TEXT FOR ANALYSIS:
------------
44 69 64 20 49 20 70 75 74 20 61 20 68 65 78 20 6f 6e 20 79 6f 75 3f
 

DeathReborn

Platinum Member
Oct 11, 2005
2,786
789
136
In the UK numbers are typically 2 (or 4) numbers for country (0044 / +44 for UK), 5 for local area & 6 for personal number. For national calls it's 5-3-3 typically. For local it often reduces the area from 5 to 2 numbers (for example 02392 becomes 92 for Portsmouth) but typically you still do the personal number 3-3. Using the +44 you strip away the first digit of the local area code (+44 2392...).

Saying all that people have been known to do local numbers as 4-4 (1234-5678 instead of 12-345-678) but they often have to repeat it so people get it right.
------------
LISTED ENTRIES:

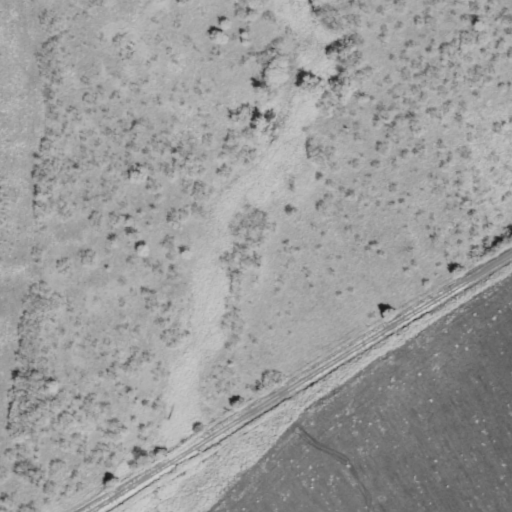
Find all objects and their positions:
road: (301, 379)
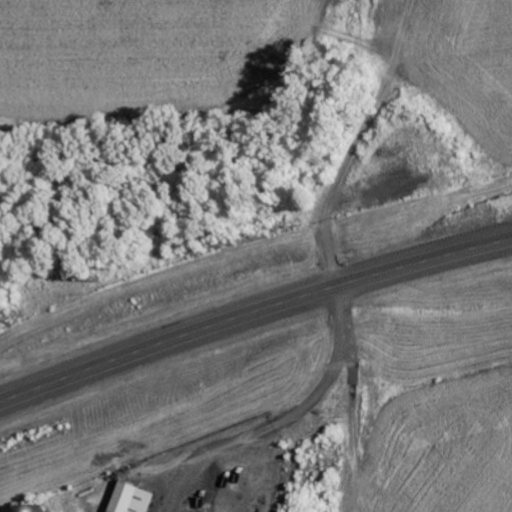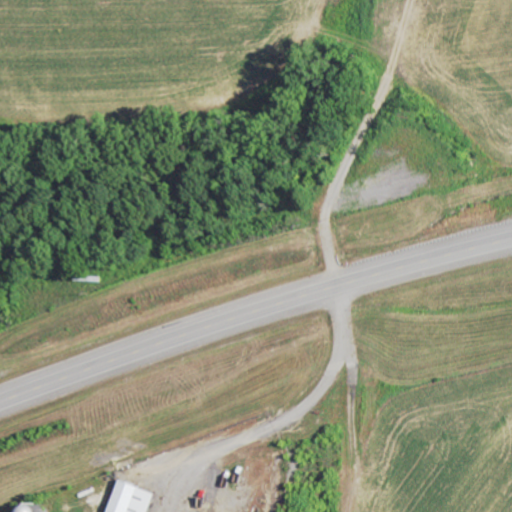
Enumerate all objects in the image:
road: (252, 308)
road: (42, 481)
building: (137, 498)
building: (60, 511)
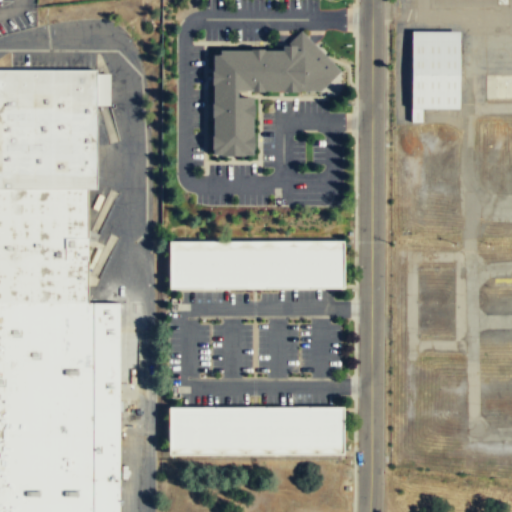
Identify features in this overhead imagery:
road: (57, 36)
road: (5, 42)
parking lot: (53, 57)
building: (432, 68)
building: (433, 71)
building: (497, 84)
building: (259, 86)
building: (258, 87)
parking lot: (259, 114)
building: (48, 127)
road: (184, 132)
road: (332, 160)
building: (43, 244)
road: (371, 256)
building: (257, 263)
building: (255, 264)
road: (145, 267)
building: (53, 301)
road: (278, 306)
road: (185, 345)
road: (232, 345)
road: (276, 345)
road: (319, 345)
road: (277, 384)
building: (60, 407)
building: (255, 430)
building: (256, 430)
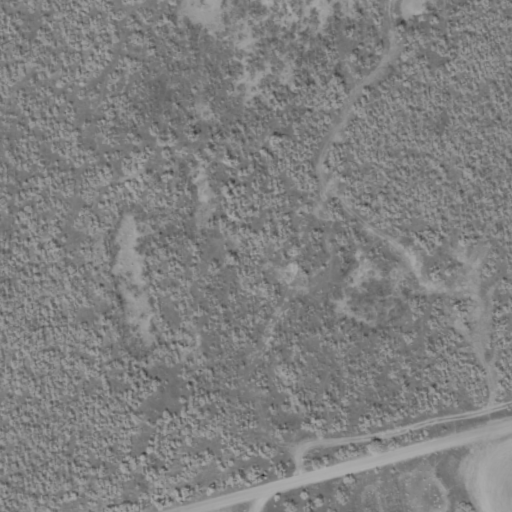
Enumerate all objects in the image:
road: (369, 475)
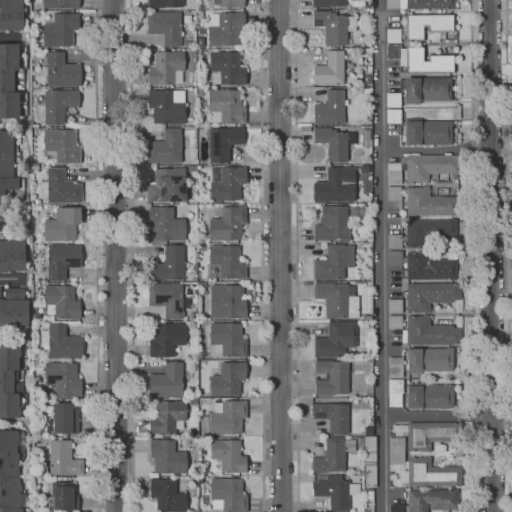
------------
REQUIRED TASKS:
[A] In the text on UK phone numbers, what happens to the local area code when a number is dialed with +44?
[B] Summarize the text on UK phone numbers in two sentences.
[C] Carry on with the text on UK phone numbers from the point where it stops.

ANSWERS FOR THE TASKS:
[A] The first digit of the local area code is stripped away.

[B] UK phone numbers typically have 2 or 4 digits for the country, 5 for the local area, and 6 for the personal number, grouped 5-3-3 for national calls. Local calls often shorten the area code to 2 digits, dialing with +44 drops the area code's first digit, and people who write local numbers as 4-4 often have to repeat them so others get them right.

[C]
brianmanahan

Lifer
Sep 2, 2006
24,624
6,011
136
♫ one eight seven, seven seven seven, seven seven nine eight! ♫

♫ garfield one two three two three, garfield one two three two three! ♫
 

twinrider1

Diamond Member
Sep 28, 2003
4,096
64
91
Hmm, not sure. Browsing the first article, I can still see a need for operators that help the deaf, but traditional operator work is 99% automated now. Collect, person-to-person, bill to a calling card, bill to a third party....who does that anymore? Well, prisoners still call collect, but that's about it. We also did emergency interrupts; for a fee we would break into a busy line and let the person know so-and-so was trying to reach them. Then there were operators for directory, toll-free directory, and hotel billing. With a hotel, you can't wait for the end of the month to get your bill, so the operator calls back at the end of the call with time and charges, so they can bill the guest.

Aaaaand that concludes the more than you ever wanted to know about operators portion of our show.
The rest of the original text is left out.